The join of A | B is C[A | B] with D

Type inference

When inferring the result type of a definition (val, var, or def), if the type we are about to infer is a union type, we replace it by its join. Similarly, when instantiating a type argument, if the corresponding type parameter is not upper-bounded by a union type and the type we are about to instantiate is a union type, we replace it by its join. This mirrors the treatment of singleton types which are also widened to their underlying type unless explicitly specified. and the motivation is the same: inferring types which are "too precise" can lead to unintuitive typechecking issues later on.

Note: Since this behavior limits the usability of union types, it might be changed in the future. For example by not widening unions that have been explicitly written down by the user and not inferred, or by not widening a type argument when the corresponding type parameter is covariant. See #2330 and #4867 for further discussions.

Example

import scala.collection.mutable.ListBuffer
val x = ListBuffer(Right("foo"), Left(0))
val y: ListBuffer[Either[Int, String]] = x

This code typechecks because the inferred type argument to ListBuffer in the right-hand side of x was Left[Int, Nothing] | Right[Nothing, String] which was widened to Either[Int, String]. If the compiler hadn't done this widening, the last line wouldn't typecheck because ListBuffer is invariant in its argument.

Members

The members of a union type are the members of its join.

Example

The following code does not typecheck, because hello is not a member of AnyRef which is the join of A | B.

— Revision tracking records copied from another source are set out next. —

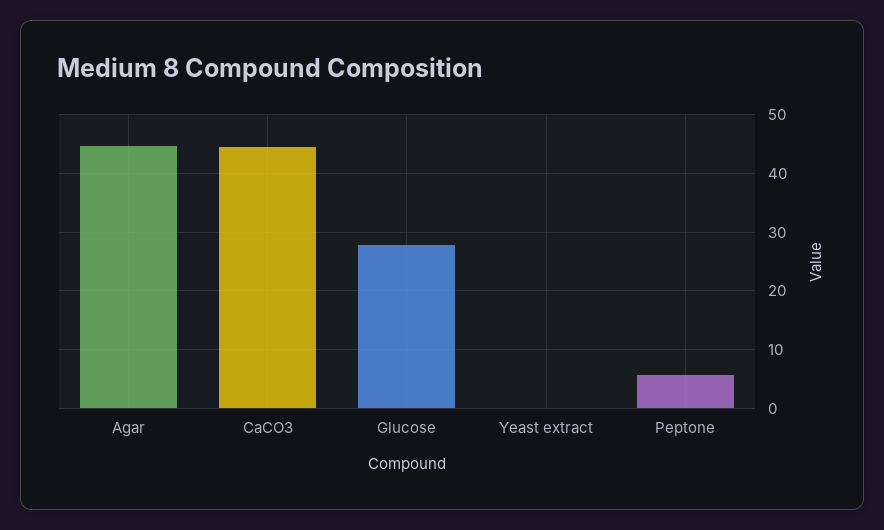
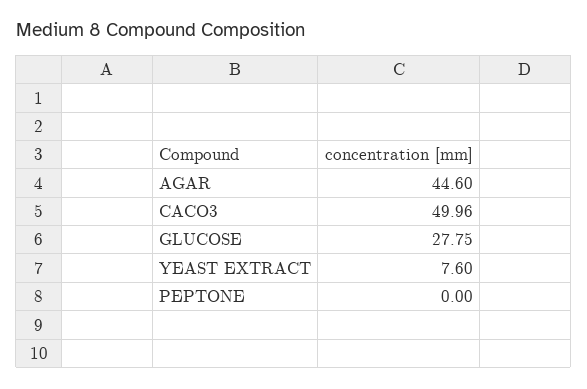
  {
    "Agar": 44.6,
-   "CaCO3": 44,
+   "CaCO3": 49.96,
    "Glucose": 27.75,
-   "Yeast extract": 0,
+   "Yeast extract": 7.6,
-   "Peptone": 6
+   "Peptone": 0
  }

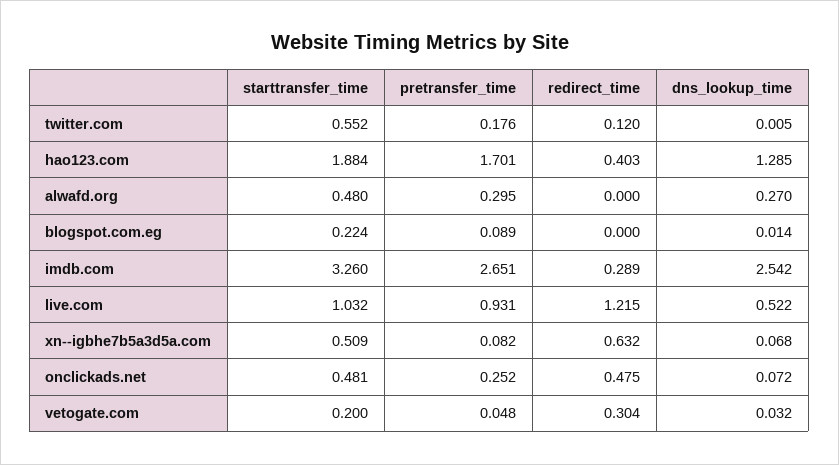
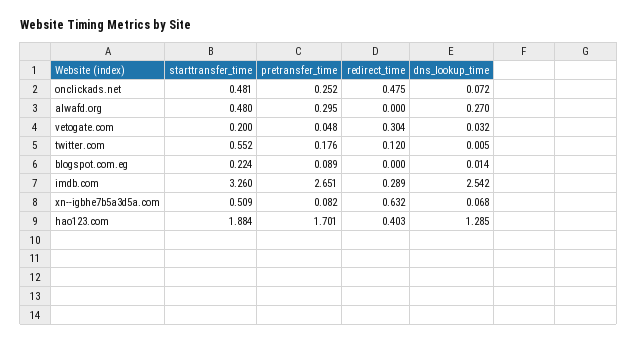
  {
    "starttransfer_time": {
      "twitter.com": 0.552,
      "hao123.com": 1.884,
      "alwafd.org": 0.48,
      "blogspot.com.eg": 0.224,
      "imdb.com": 3.26,
-     "live.com": 1.032,
      "xn--igbhe7b5a3d5a.com": 0.509,
      "onclickads.net": 0.481,
      "vetogate.com": 0.2
    },
    "pretransfer_time": {
      "twitter.com": 0.176,
      "hao123.com": 1.701,
      "alwafd.org": 0.295,
      "blogspot.com.eg": 0.089,
      "imdb.com": 2.651,
-     "live.com": 0.931,
      "xn--igbhe7b5a3d5a.com": 0.082,
      "onclickads.net": 0.252,
      "vetogate.com": 0.048
    },
    "redirect_time": {
      "twitter.com": 0.12,
      "hao123.com": 0.403,
      "alwafd.org": 0,
      "blogspot.com.eg": 0,
      "imdb.com": 0.289,
-     "live.com": 1.215,
      "xn--igbhe7b5a3d5a.com": 0.632,
      "onclickads.net": 0.475,
      "vetogate.com": 0.304
    },
    "dns_lookup_time": {
      "twitter.com": 0.005,
      "hao123.com": 1.285,
      "alwafd.org": 0.27,
      "blogspot.com.eg": 0.014,
      "imdb.com": 2.542,
-     "live.com": 0.522,
      "xn--igbhe7b5a3d5a.com": 0.068,
      "onclickads.net": 0.072,
      "vetogate.com": 0.032
    }
  }

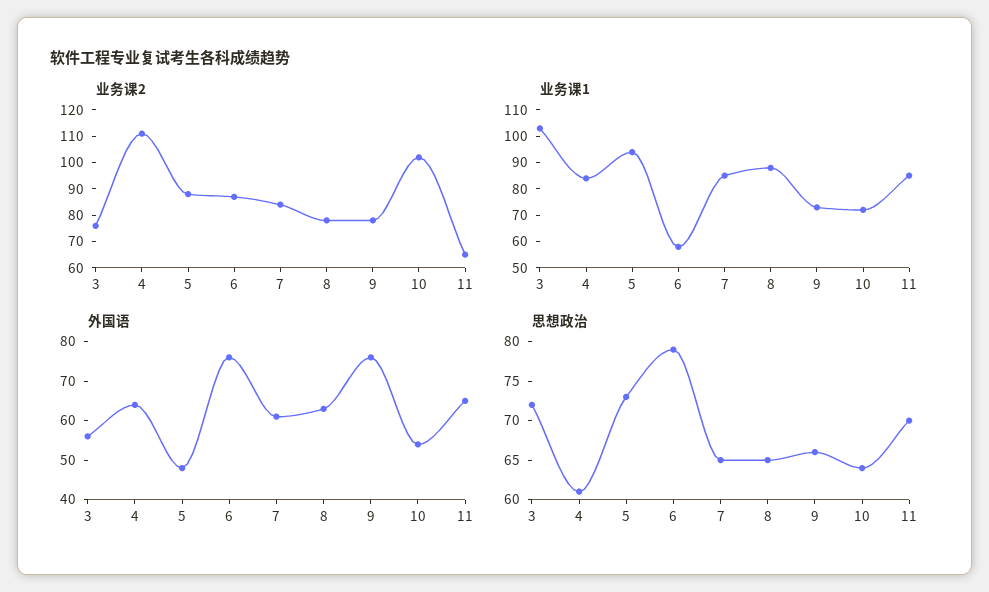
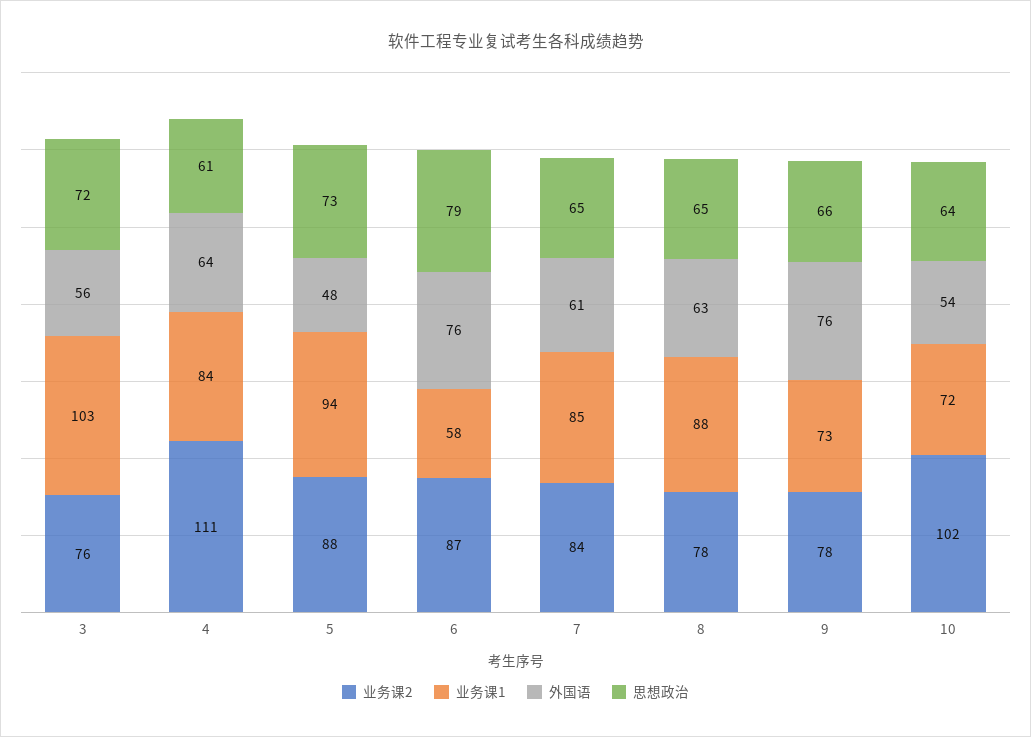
  {
    "业务课2": {
      "3": 76,
      "4": 111,
      "5": 88,
      "6": 87,
      "7": 84,
      "8": 78,
      "9": 78,
-     "10": 102,
+     "10": 102
-     "11": 65
    },
    "业务课1": {
      "3": 103,
      "4": 84,
      "5": 94,
      "6": 58,
      "7": 85,
      "8": 88,
      "9": 73,
-     "10": 72,
+     "10": 72
-     "11": 85
    },
    "外国语": {
      "3": 56,
      "4": 64,
      "5": 48,
      "6": 76,
      "7": 61,
      "8": 63,
      "9": 76,
-     "10": 54,
+     "10": 54
-     "11": 65
    },
    "思想政治": {
      "3": 72,
      "4": 61,
      "5": 73,
      "6": 79,
      "7": 65,
      "8": 65,
      "9": 66,
-     "10": 64,
+     "10": 64
-     "11": 70
    }
  }

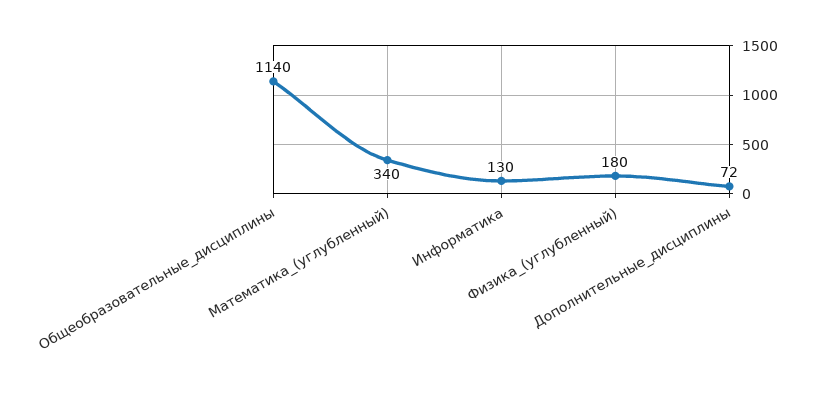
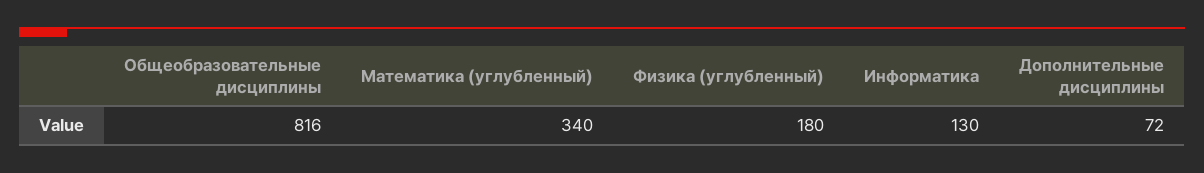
  {
-   "Общеобразовательные_дисциплины": 1140,
+   "Общеобразовательные_дисциплины": 816,
    "Математика_(углубленный)": 340,
    "Информатика": 130,
    "Физика_(углубленный)": 180,
    "Дополнительные_дисциплины": 72
  }

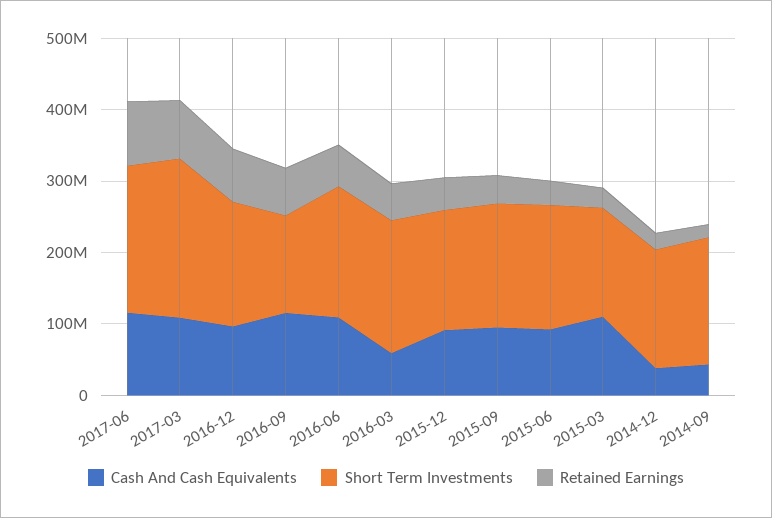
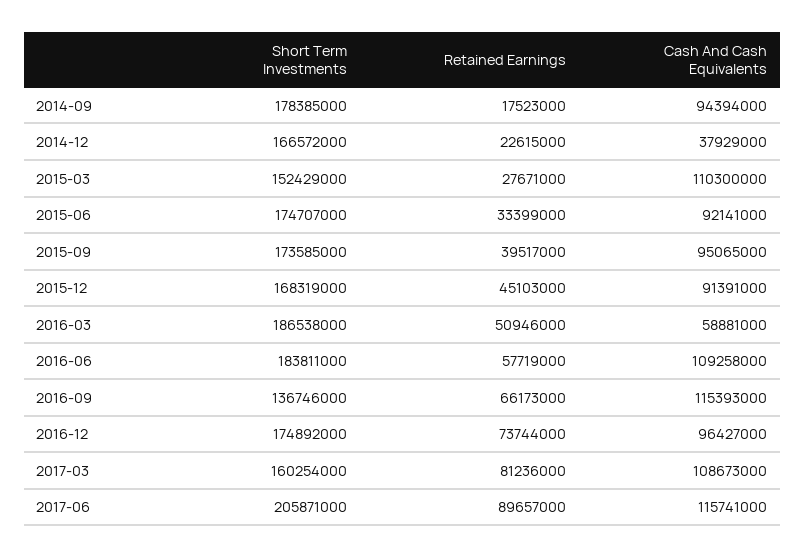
  {
    "Cash And Cash Equivalents": {
      "2017-06": 115741000,
      "2017-03": 108673000,
      "2016-12": 96427000,
      "2016-09": 115393000,
      "2016-06": 109258000,
      "2016-03": 58881000,
      "2015-12": 91391000,
      "2015-09": 95065000,
      "2015-06": 92141000,
      "2015-03": 110300000,
      "2014-12": 37929000,
-     "2014-09": 40000000
+     "2014-09": 94394000
    },
    "Short Term Investments": {
      "2017-06": 205871000,
-     "2017-03": 220000000,
+     "2017-03": 160254000,
      "2016-12": 174892000,
      "2016-09": 136746000,
      "2016-06": 183811000,
      "2016-03": 186538000,
      "2015-12": 168319000,
      "2015-09": 173585000,
      "2015-06": 174707000,
      "2015-03": 152429000,
      "2014-12": 166572000,
      "2014-09": 178385000
    },
    "Retained Earnings": {
      "2017-06": 89657000,
      "2017-03": 81236000,
      "2016-12": 73744000,
      "2016-09": 66173000,
      "2016-06": 57719000,
      "2016-03": 50946000,
      "2015-12": 45103000,
      "2015-09": 39517000,
      "2015-06": 33399000,
      "2015-03": 27671000,
      "2014-12": 22615000,
      "2014-09": 17523000
    }
  }

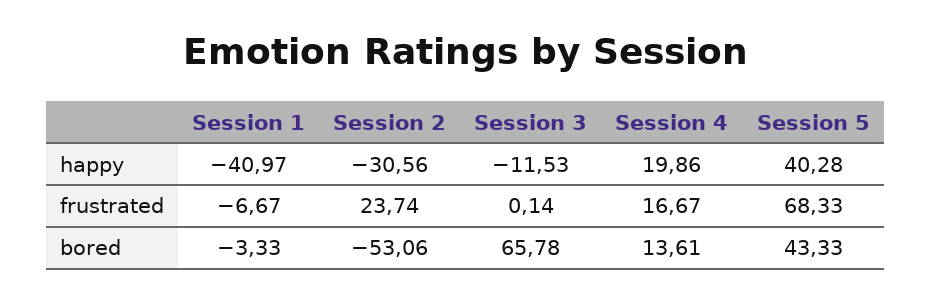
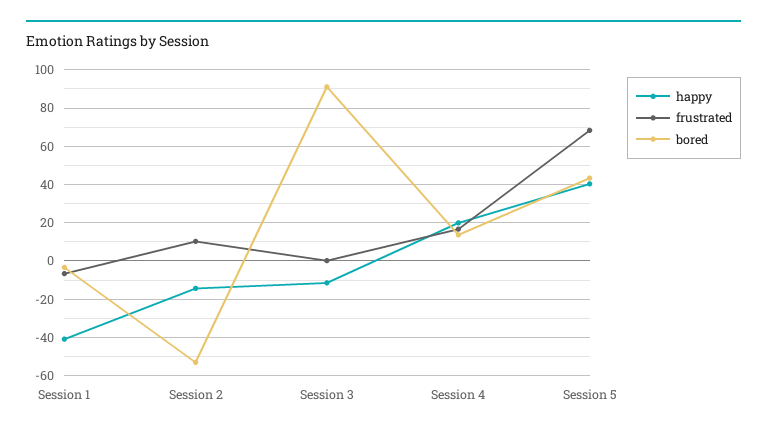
  {
    "happy": {
      "Session 1": -40.97,
-     "Session 2": -30.56,
+     "Session 2": -15,
      "Session 3": -11.53,
      "Session 4": 19.86,
      "Session 5": 40.28
    },
    "frustrated": {
      "Session 1": -6.67,
-     "Session 2": 23.74,
+     "Session 2": 10,
      "Session 3": 0.14,
      "Session 4": 16.67,
      "Session 5": 68.33
    },
    "bored": {
      "Session 1": -3.33,
      "Session 2": -53.06,
-     "Session 3": 65.78,
+     "Session 3": 90,
      "Session 4": 13.61,
      "Session 5": 43.33
    }
  }

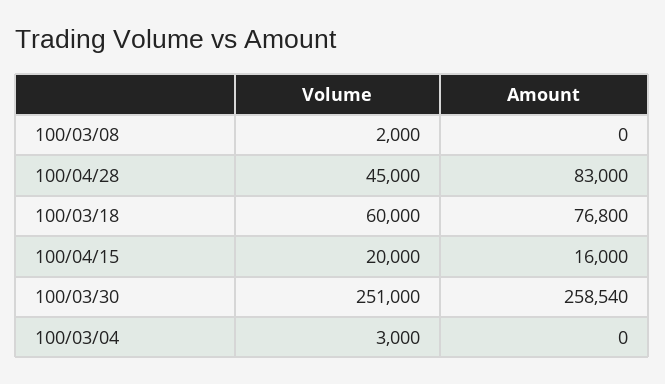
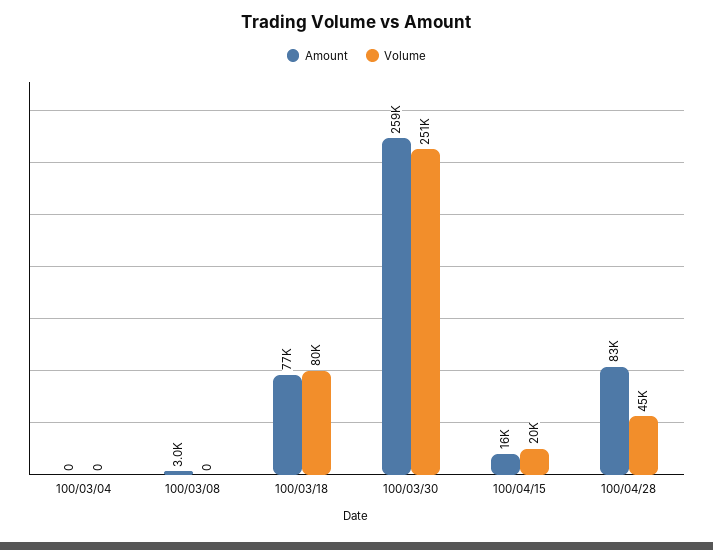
  {
    "Volume": {
-     "100/03/08": 2000,
+     "100/03/08": 0,
      "100/04/28": 45000,
-     "100/03/18": 60000,
+     "100/03/18": 80000,
      "100/04/15": 20000,
      "100/03/30": 251000,
-     "100/03/04": 3000
+     "100/03/04": 0
    },
    "Amount": {
-     "100/03/08": 0,
+     "100/03/08": 3000,
      "100/04/28": 83000,
      "100/03/18": 76800,
      "100/04/15": 16000,
      "100/03/30": 258540,
      "100/03/04": 0
    }
  }

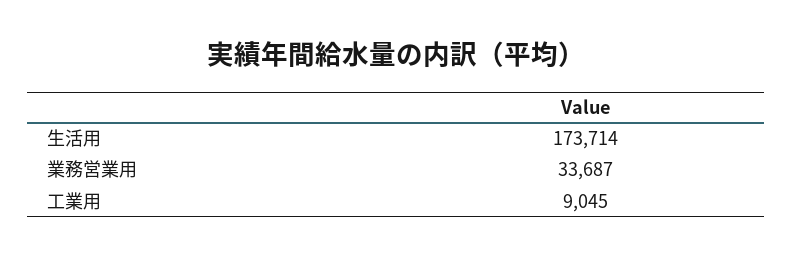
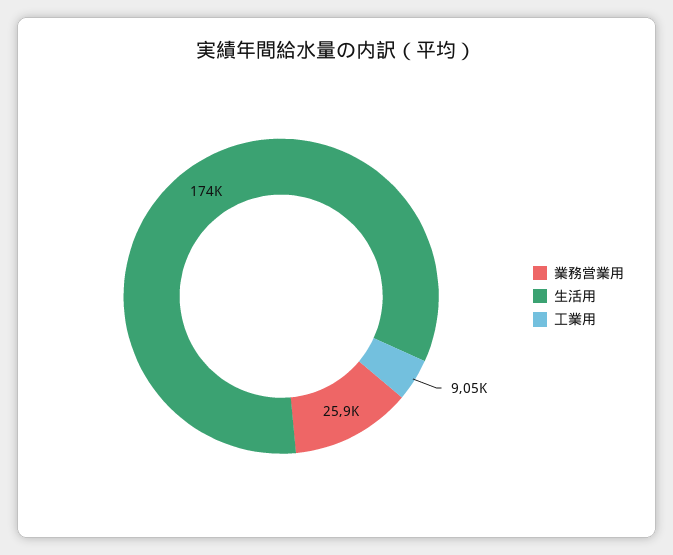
  {
    "生活用": 173714,
-   "業務営業用": 33687,
+   "業務営業用": 25900,
    "工業用": 9045
  }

trait A { def hello: String }
trait B { def hello: String }

def test(x: A | B) = x.hello // error: value `hello` is not a member of A | B

Exhaustivity checking

If the selector of a pattern match is a union type, the match is considered exhaustive if all parts of the union are covered.

Erasure

The erased type for A | B is the erased least upper bound of the erased types of A and B. Quoting from the documentation of TypeErasure#erasedLub, the erased lub is computed as follows:

if both argument are arrays of objects, an array of the erased lub of the element types
if both arguments are arrays of same primitives, an array of this primitive
if one argument is array of primitives and the other is array of objects, Object
if one argument is an array, Object
otherwise a common superclass or trait S of the argument classes, with the following two properties:
- S is minimal: no other common superclass or trait derives from S
- S is last : in the linearization of the first argument type |A| there are no minimal common superclasses or traits that come after S. The reason to pick last is that we prefer classes over traits that way, which leads to more predictable bytecode and (?) faster dynamic dispatch.